*Work order*
Print out the records in full, keeping each word unchanged.

*Records for this exercise*
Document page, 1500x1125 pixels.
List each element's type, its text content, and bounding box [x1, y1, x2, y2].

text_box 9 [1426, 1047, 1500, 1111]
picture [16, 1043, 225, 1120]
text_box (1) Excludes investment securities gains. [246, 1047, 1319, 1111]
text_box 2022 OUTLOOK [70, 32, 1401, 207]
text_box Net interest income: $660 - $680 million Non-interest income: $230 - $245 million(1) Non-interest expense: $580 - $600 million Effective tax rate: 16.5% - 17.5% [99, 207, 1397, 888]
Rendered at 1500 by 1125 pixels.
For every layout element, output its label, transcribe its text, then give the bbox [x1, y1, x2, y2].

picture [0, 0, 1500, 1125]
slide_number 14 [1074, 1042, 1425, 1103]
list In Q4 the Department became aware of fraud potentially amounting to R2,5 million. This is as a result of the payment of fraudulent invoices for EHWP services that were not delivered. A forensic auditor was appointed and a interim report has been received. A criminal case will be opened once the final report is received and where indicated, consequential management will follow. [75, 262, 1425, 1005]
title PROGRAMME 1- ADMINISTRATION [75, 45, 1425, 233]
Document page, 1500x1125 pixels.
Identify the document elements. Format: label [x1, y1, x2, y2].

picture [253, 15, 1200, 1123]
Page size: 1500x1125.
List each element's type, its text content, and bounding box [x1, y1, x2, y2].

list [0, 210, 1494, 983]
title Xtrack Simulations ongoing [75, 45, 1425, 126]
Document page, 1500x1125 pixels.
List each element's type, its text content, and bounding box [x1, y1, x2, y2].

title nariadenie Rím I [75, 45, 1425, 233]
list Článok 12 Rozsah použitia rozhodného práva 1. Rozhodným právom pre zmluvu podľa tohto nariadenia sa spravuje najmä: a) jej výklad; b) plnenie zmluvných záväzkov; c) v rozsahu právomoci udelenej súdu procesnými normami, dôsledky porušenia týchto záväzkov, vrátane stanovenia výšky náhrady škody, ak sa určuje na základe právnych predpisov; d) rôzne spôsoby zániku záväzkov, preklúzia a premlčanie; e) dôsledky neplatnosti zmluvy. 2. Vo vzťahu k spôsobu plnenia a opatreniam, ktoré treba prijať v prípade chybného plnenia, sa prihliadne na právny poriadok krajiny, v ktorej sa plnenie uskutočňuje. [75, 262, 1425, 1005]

*Exercise result*
Document page, 1500x1125 pixels.
List each element's type, its text content, and bounding box [x1, y1, x2, y2].

text_box 9 [1426, 1047, 1500, 1111]
picture [16, 1043, 225, 1120]
text_box (1) Excludes investment securities gains. [246, 1047, 1319, 1111]
text_box 2022 OUTLOOK [70, 32, 1401, 207]
text_box Net interest income: $660 - $680 million Non-interest income: $230 - $245 million(1) Non-interest expense: $580 - $600 million Effective tax rate: 16.5% - 17.5% [99, 207, 1397, 888]
Rendered at 1500 by 1125 pixels.
For every layout element, output its label, transcribe its text, then give the bbox [x1, y1, x2, y2].

picture [0, 0, 1500, 1125]
slide_number 14 [1074, 1042, 1425, 1103]
list In Q4 the Department became aware of fraud potentially amounting to R2,5 million. This is as a result of the payment of fraudulent invoices for EHWP services that were not delivered. A forensic auditor was appointed and a interim report has been received. A criminal case will be opened once the final report is received and where indicated, consequential management will follow. [75, 262, 1425, 1005]
title PROGRAMME 1- ADMINISTRATION [75, 45, 1425, 233]
Document page, 1500x1125 pixels.
Identify the document elements. Format: label [x1, y1, x2, y2].

picture [253, 15, 1200, 1123]
Page size: 1500x1125.
List each element's type, its text content, and bounding box [x1, y1, x2, y2].

list [0, 210, 1494, 983]
title Xtrack Simulations ongoing [75, 45, 1425, 126]
Document page, 1500x1125 pixels.
List each element's type, its text content, and bounding box [x1, y1, x2, y2].

title nariadenie Rím I [75, 45, 1425, 233]
list Článok 12 Rozsah použitia rozhodného práva 1. Rozhodným právom pre zmluvu podľa tohto nariadenia sa spravuje najmä: a) jej výklad; b) plnenie zmluvných záväzkov; c) v rozsahu právomoci udelenej súdu procesnými normami, dôsledky porušenia týchto záväzkov, vrátane stanovenia výšky náhrady škody, ak sa určuje na základe právnych predpisov; d) rôzne spôsoby zániku záväzkov, preklúzia a premlčanie; e) dôsledky neplatnosti zmluvy. 2. Vo vzťahu k spôsobu plnenia a opatreniam, ktoré treba prijať v prípade chybného plnenia, sa prihliadne na právny poriadok krajiny, v ktorej sa plnenie uskutočňuje. [75, 262, 1425, 1005]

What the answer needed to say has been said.